> About this task:
Please output every record below exactly as written, leaving out any pictures.

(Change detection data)
=====
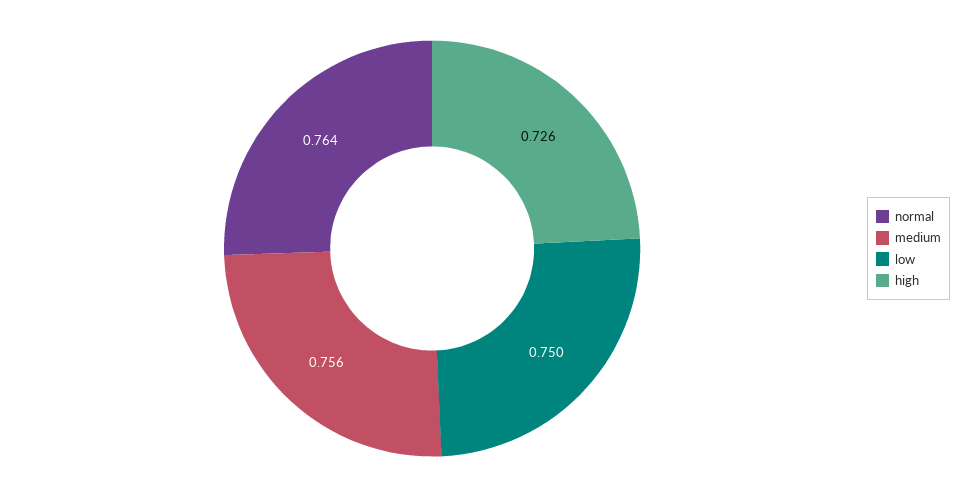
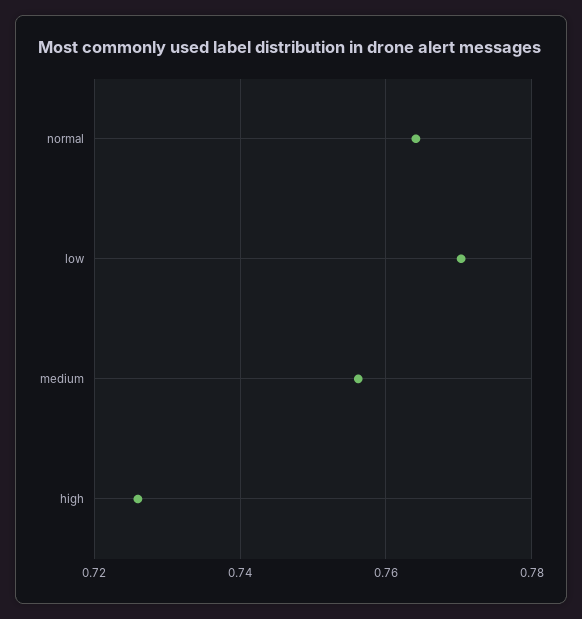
  {
    "normal": 0.764,
    "medium": 0.756,
-   "low": 0.75,
+   "low": 0.77,
    "high": 0.726
  }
=====
> Expected output:
  {
    "normal": 0.764,
    "medium": 0.756,
-   "low": 0.75,
+   "low": 0.77,
    "high": 0.726
  }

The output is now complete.